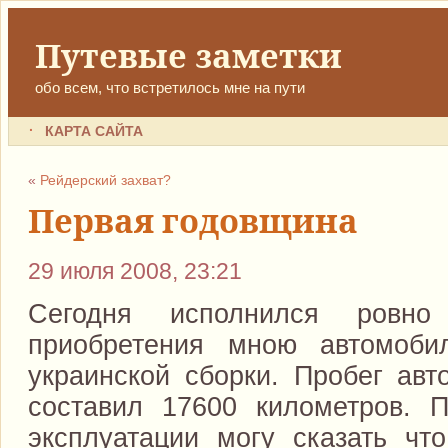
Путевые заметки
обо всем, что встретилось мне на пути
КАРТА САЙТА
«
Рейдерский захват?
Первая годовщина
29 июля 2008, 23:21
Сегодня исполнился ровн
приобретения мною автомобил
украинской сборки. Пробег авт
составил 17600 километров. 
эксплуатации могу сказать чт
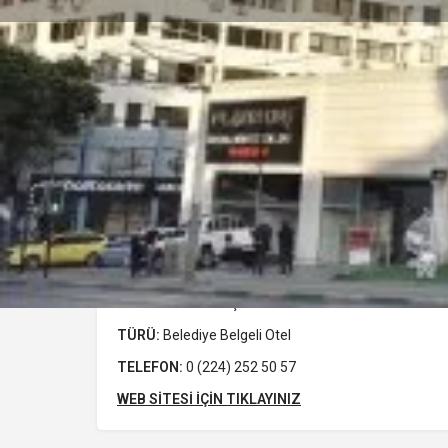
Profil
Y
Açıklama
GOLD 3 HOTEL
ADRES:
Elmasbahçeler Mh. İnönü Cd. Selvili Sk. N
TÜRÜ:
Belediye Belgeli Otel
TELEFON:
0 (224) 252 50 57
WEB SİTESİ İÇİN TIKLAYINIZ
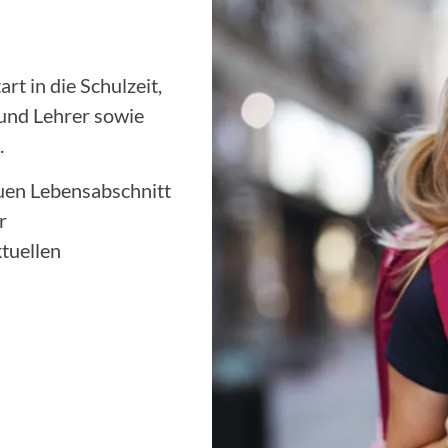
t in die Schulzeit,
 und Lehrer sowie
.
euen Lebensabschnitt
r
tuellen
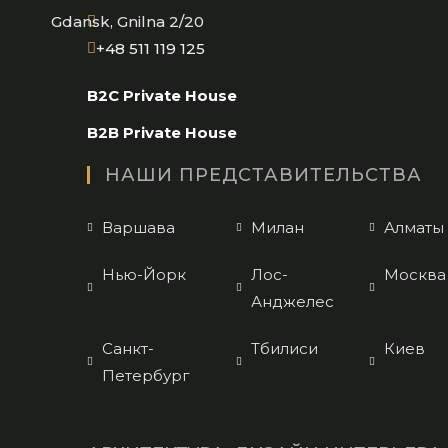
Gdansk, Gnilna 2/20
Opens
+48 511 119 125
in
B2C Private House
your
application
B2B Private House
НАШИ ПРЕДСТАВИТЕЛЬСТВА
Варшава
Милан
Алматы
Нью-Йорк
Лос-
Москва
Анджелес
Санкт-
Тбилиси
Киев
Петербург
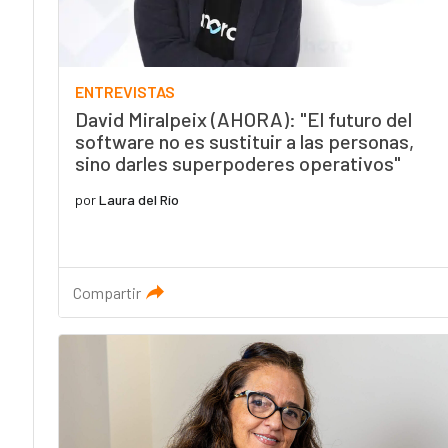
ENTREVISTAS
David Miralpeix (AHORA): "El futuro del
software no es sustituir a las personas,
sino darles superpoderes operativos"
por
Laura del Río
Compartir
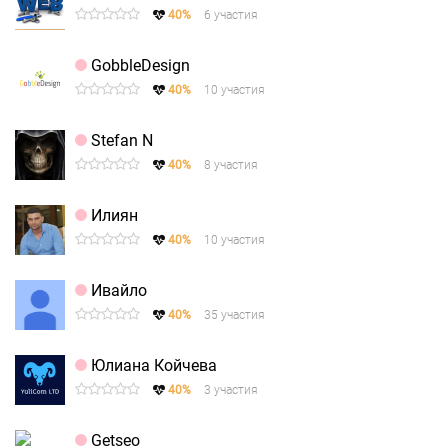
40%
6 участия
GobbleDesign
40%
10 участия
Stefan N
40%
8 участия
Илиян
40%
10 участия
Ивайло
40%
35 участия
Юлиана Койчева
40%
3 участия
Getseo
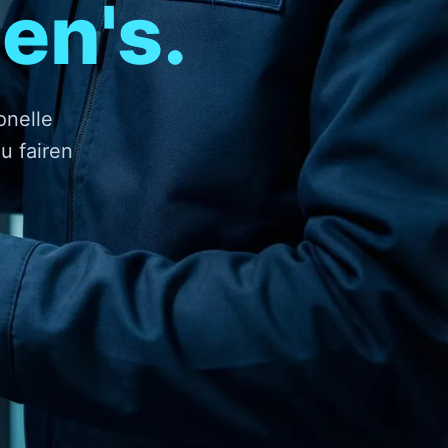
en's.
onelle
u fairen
▬▬▬
**Assignment**
Put every line of text from all the rows above into a Markdown table with two columns, No. for a running number and Line for the line itself, and skip any blank lines. Leave the pictures out of the answer.

**The answer**
| No. | Line |
|---|---|
| 1 | Путевые заметки |
| 2 | обо всем, что встретилось мне на пути |
| 3 | КАРТА САЙТА |
| 4 | « |
| 5 | Рейдерский захват? |
| 6 | Первая годовщина |
| 7 | 29 июля 2008, 23:21 |
| 8 | Сегодня исполнился ровн |
| 9 | приобретения мною автомобил |
| 10 | украинской сборки. Пробег авт |
| 11 | составил 17600 километров.  |
| 12 | эксплуатации могу сказать чт |
| 13 | Profil |
| 14 | Y |
| 15 | Açıklama |
| 16 | GOLD 3 HOTEL |
| 17 | ADRES: |
| 18 | Elmasbahçeler Mh. İnönü Cd. Selvili Sk. N |
| 19 | TÜRÜ: |
| 20 | Belediye Belgeli Otel |
| 21 | TELEFON: |
| 22 | 0 (224) 252 50 57 |
| 23 | WEB SİTESİ İÇİN TIKLAYINIZ |
| 24 | t in die Schulzeit, |
| 25 |  und Lehrer sowie |
| 26 | . |
| 27 | euen Lebensabschnitt |
| 28 | r |
| 29 | tuellen |
| 30 | Gdansk, Gnilna 2/20 |
| 31 | Opens |
| 32 | +48 511 119 125 |
| 33 | in |
| 34 | B2C Private House |
| 35 | your |
| 36 | application |
| 37 | B2B Private House |
| 38 | НАШИ ПРЕДСТАВИТЕЛЬСТВА |
| 39 | Варшава |
| 40 | Милан |
| 41 | Алматы |
| 42 | Нью-Йорк |
| 43 | Лос- |
| 44 | Москва |
| 45 | Анджелес |
| 46 | Санкт- |
| 47 | Тбилиси |
| 48 | Киев |
| 49 | Петербург |
| 50 | ENTREVISTAS |
| 51 | David Miralpeix (AHORA): "El futuro del |
| 52 | software no es sustituir a las personas, |
| 53 | sino darles superpoderes operativos" |
| 54 | por |
| 55 | Laura del Río |
| 56 | Compartir |
| 57 | 40% |
| 58 | 6 участия |
| 59 | GobbleDesign |
| 60 | 40% |
| 61 | 10 участия |
| 62 | Stefan N |
| 63 | 40% |
| 64 | 8 участия |
| 65 | Илиян |
| 66 | 40% |
| 67 | 10 участия |
| 68 | Ивайло |
| 69 | 40% |
| 70 | 35 участия |
| 71 | Юлиана Койчева |
| 72 | 40% |
| 73 | 3 участия |
| 74 | Getseo |
| 75 | en's. |
| 76 | onelle |
| 77 | u fairen |